* [Work to be completed] Filter the entries, keeping every line with the word "more".

* [Extracted material]

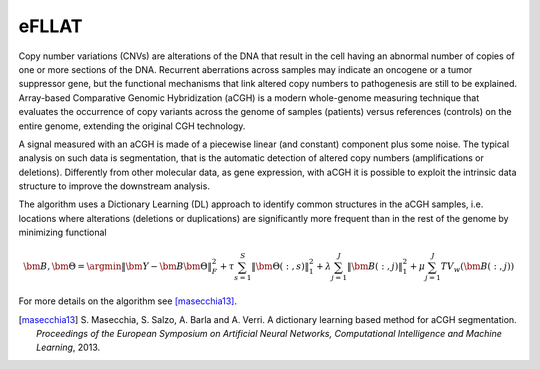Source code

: eFLLAT
------

Copy number variations (CNVs) are alterations of the DNA that result in the cell having an abnormal number of copies of one or more sections of the DNA. Recurrent aberrations across samples may indicate an oncogene or a tumor suppressor gene, but the functional mechanisms that link altered copy numbers to pathogenesis are still to be explained. Array-based Comparative Genomic Hybridization (aCGH) is a modern whole-genome measuring technique that evaluates the occurrence of copy variants across the genome of samples (patients) versus references (controls) on the entire genome, extending the original CGH technology.

A signal measured with an aCGH is made of a piecewise linear (and constant) component plus some noise. The typical analysis on such data is segmentation, that is the automatic detection of altered copy numbers (amplifications or deletions). Differently from other molecular data, as gene expression, with aCGH it is possible to exploit the intrinsic data structure to improve the downstream analysis.

The algorithm uses a Dictionary Learning (DL) approach to identify common structures in the aCGH samples, i.e. locations where alterations (deletions or duplications) are significantly more frequent than in the rest of the genome by minimizing functional

.. math::

    {\bm B}, {\bm \Theta} = \argmin \| {\bm Y} - {\bm B} {\bm \Theta} \|_F^2 + \tau \sum_{s=1}^S \| {\bm \Theta}(:,s) \|_1^2 + \lambda \sum_{j=1}^J \| {\bm B}(:, j) \|_1^2 + \mu \sum_{j=1}^J TV_w ({\bm B}(:, j))

For more details on the algorithm see [masecchia13]_.

.. [masecchia13] S\. Masecchia, S. Salzo, A. Barla and A. Verri. A dictionary learning based method for aCGH segmentation. *Proceedings of the European Symposium on Artificial Neural Networks, Computational Intelligence and Machine Learning*, 2013.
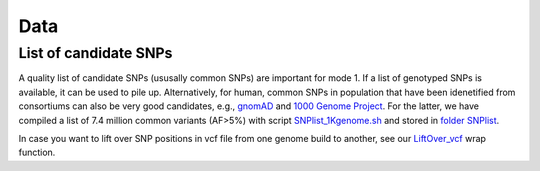 ..
   Data
   ====


Data
====

.. _data List of common SNPs:

List of candidate SNPs
----------------------
A quality list of candidate SNPs (ususally common SNPs) are important for 
mode 1. 
If a list of genotyped SNPs is available, it can be used to pile up.
Alternatively, for human, common SNPs in population that have been idenetified
from consortiums can also be very good candidates, e.g., gnomAD_ and
`1000 Genome Project`_. 
For the latter, we have compiled a list of 7.4 million common variants (AF>5%)
with script SNPlist_1Kgenome.sh_ and stored in `folder SNPlist`_.

In case you want to lift over SNP positions in vcf file from one genome build
to another, see our `LiftOver_vcf`_ wrap function.


.. _1000 Genome Project: http://www.internationalgenome.org
.. _folder SNPlist: https://sourceforge.net/projects/cellsnp/files/SNPlist/
.. _gnomAD: http://gnomad.broadinstitute.org
.. _LiftOver_vcf: https://github.com/single-cell-genetics/cellsnp-lite/blob/master/scripts/liftOver/liftOver_vcf.py
.. _SNPlist_1Kgenome.sh: https://github.com/single-cell-genetics/cellsnp-lite/blob/master/scripts/SNPlist_1Kgenome.sh


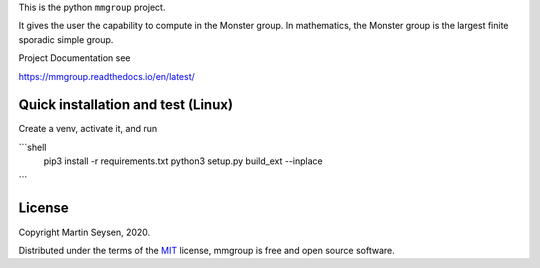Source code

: This is the python ``mmgroup`` project.

It gives the user the capability to compute in the Monster group.
In mathematics, the Monster group is the largest finite sporadic
simple group.

Project Documentation see

https://mmgroup.readthedocs.io/en/latest/

Quick installation and test (Linux)
-----------------------------------

Create a venv, activate it, and run

```shell
 pip3 install -r requirements.txt
 python3 setup.py build_ext --inplace
```


License
-------

Copyright Martin Seysen, 2020.

Distributed under the terms of the `MIT`_ license, mmgroup is free and 
open source software.

.. _`MIT`: https://github.com/Martin-Seysen/test_repository/blob/master/LICENSE

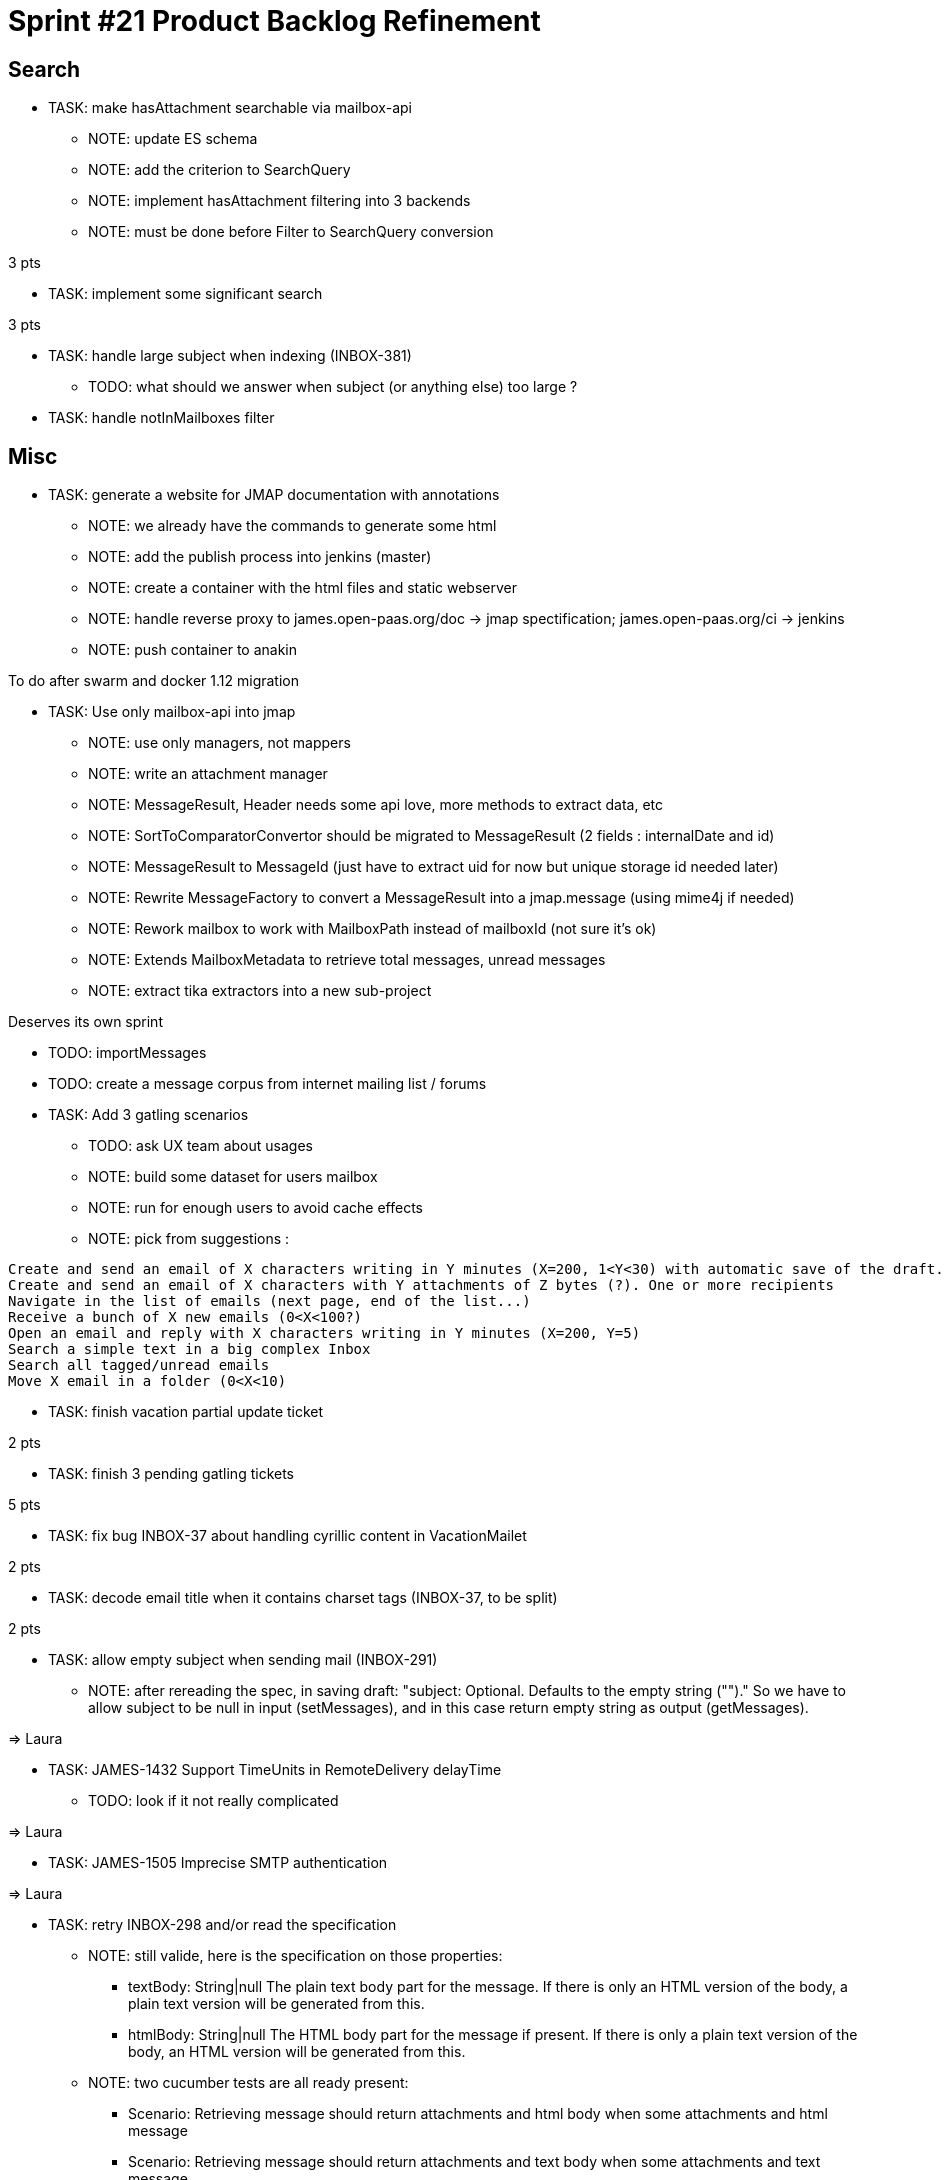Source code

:= Sprint #21 Product Backlog Refinement

== Search

* TASK: make hasAttachment searchable via mailbox-api
** NOTE: update ES schema
** NOTE: add the criterion to SearchQuery
** NOTE: implement hasAttachment filtering into 3 backends
** NOTE: must be done before Filter to SearchQuery conversion

3 pts

* TASK: implement some significant search

3 pts

* TASK: handle large subject when indexing (INBOX-381)
** TODO: what should we answer when subject (or anything else) too large ?

* TASK: handle notInMailboxes filter

== Misc

* TASK: generate a website for JMAP documentation with annotations
** NOTE: we already have the commands to generate some html
** NOTE: add the publish process into jenkins (master)
** NOTE: create a container with the html files and static webserver
** NOTE: handle reverse proxy to james.open-paas.org/doc -> jmap spectification; james.open-paas.org/ci -> jenkins
** NOTE: push container to anakin

To do after swarm and docker 1.12 migration

* TASK: Use only mailbox-api into jmap
** NOTE: use only managers, not mappers
** NOTE: write an attachment manager
** NOTE: MessageResult, Header needs some api love, more methods to extract data, etc
** NOTE: SortToComparatorConvertor should be migrated to MessageResult (2 fields : internalDate and id)
** NOTE: MessageResult to MessageId (just have to extract uid for now but unique storage id needed later)
** NOTE: Rewrite MessageFactory to convert a MessageResult into a jmap.message (using mime4j if needed)
** NOTE: Rework mailbox to work with MailboxPath instead of mailboxId (not sure it's ok)
** NOTE: Extends MailboxMetadata to retrieve total messages, unread messages
** NOTE: extract tika extractors into a new sub-project

Deserves its own sprint

* TODO: importMessages

* TODO: create a message corpus from internet mailing list / forums

* TASK: Add 3 gatling scenarios 
** TODO: ask UX team about usages
** NOTE: build some dataset for users mailbox
** NOTE: run for enough users to avoid cache effects
** NOTE: pick from suggestions :
```
Create and send an email of X characters writing in Y minutes (X=200, 1<Y<30) with automatic save of the draft. One or more recipients
Create and send an email of X characters with Y attachments of Z bytes (?). One or more recipients
Navigate in the list of emails (next page, end of the list...)
Receive a bunch of X new emails (0<X<100?)
Open an email and reply with X characters writing in Y minutes (X=200, Y=5)
Search a simple text in a big complex Inbox
Search all tagged/unread emails
Move X email in a folder (0<X<10)
```

* TASK: finish vacation partial update ticket

2 pts

* TASK: finish 3 pending gatling tickets

5 pts

* TASK: fix bug INBOX-37 about handling cyrillic content in VacationMailet

2 pts

* TASK: decode email title when it contains charset tags (INBOX-37, to be split)

2 pts

* TASK: allow empty subject when sending mail (INBOX-291)
** NOTE: after rereading the spec, in saving draft: "subject: Optional. Defaults to the empty string ("")." So we have to allow subject to be null in input (setMessages), and in this case return empty string as output (getMessages).

=> Laura

* TASK: JAMES-1432 Support TimeUnits in RemoteDelivery delayTime
** TODO: look if it not really complicated

=> Laura

* TASK: JAMES-1505 Imprecise SMTP authentication

=> Laura

* TASK: retry INBOX-298 and/or read the specification
** NOTE: still valide, here is the specification on those properties:
*** textBody: String|null The plain text body part for the message. If there is only an HTML version of the body, a plain text version will be generated from this.
*** htmlBody: String|null The HTML body part for the message if present. If there is only a plain text version of the body, an HTML version will be generated from this.
** NOTE: two cucumber tests are all ready present:
*** Scenario: Retrieving message should return attachments and html body when some attachments and html message
*** Scenario: Retrieving message should return attachments and text body when some attachments and text message
** NOTE: we can handle only htmlBody->textBody conversion for now: https://groups.google.com/forum/#!topic/jmap-discuss/w9tbelGx_ek
** NOTE: handle htmlBody -> textBody conversion only

2 pts


* TODO: see what must be done to implement JAMES-1785 (setMessages : moving a message)
** NOTE: we only have to change SetMessagesUpdateProcessor which actually only updates the flags.
** NOTE: we must use the MailboxManager.moveMessages method.
** NOTE: this task should be done after breaking the mappers dependency.
** NOTE: it's a good time to port SetMessagesMethodTest to cucumber

  Scenario: a user can move a message from a mailbox to another
    Given the user has a message in "A" mailbox
    When the user moves the message "["username@domain.tld|A|1"]" to the "B" mailbox
    Then no error is returned
    And the updated list should contain 1 message with id "["username@domain.tld|A|1"]"

** WARNING: needs unique message Id on move

* TASK: Unique message Id
** TODO: analyse what is needed to do it, at least in Cassandra for the storage + capabilites for other
** TODO: which API to add to allow to get a message by its message Id
** TODO: impact of message.getMailbox*es*Id? A PR is already open

* TASK: Limit the number of threads used during test suite execution
** NOTE: already a non working PR on this

* TASK: Add roles on mailboxes
** NOTE: MAILBOX-270 is needed for this

* TASK: Install swarm with docker 1.12
** NOTE: need to upgrade docker on the 4 servers

* TASK: Create a network with docker 1.12/swarm

* TASK: Launch all services on swarm
** TODO: how to get the crypto keys? volume? specific service?

* TASK: Configure Jenkins to run on swarm cluster
** NOTE: including slaves

* TASK: Launch nginx with affinity
** NOTE: should be the 2 only services with affinity

* TASK: Remove old james-* from github?
** NOTE: we can keep our forks but remove the official ones to be clearer with new comers

* TASK? Include jenkins workflow (james-jenkinks) into main James repository using Jenkinsfile

* TASK: migrate to Jenkins 2

* TASK: search for subjets for Apache Con (time limit on September)

== Questions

* [Output]
Copy number variations (CNVs) are alterations of the DNA that result in the cell having an abnormal number of copies of one or more sections of the DNA. Recurrent aberrations across samples may indicate an oncogene or a tumor suppressor gene, but the functional mechanisms that link altered copy numbers to pathogenesis are still to be explained. Array-based Comparative Genomic Hybridization (aCGH) is a modern whole-genome measuring technique that evaluates the occurrence of copy variants across the genome of samples (patients) versus references (controls) on the entire genome, extending the original CGH technology.
The algorithm uses a Dictionary Learning (DL) approach to identify common structures in the aCGH samples, i.e. locations where alterations (deletions or duplications) are significantly more frequent than in the rest of the genome by minimizing functional
For more details on the algorithm see [masecchia13]_.
** NOTE: MessageResult, Header needs some api love, more methods to extract data, etc
Create and send an email of X characters writing in Y minutes (X=200, 1<Y<30) with automatic save of the draft. One or more recipients
Create and send an email of X characters with Y attachments of Z bytes (?). One or more recipients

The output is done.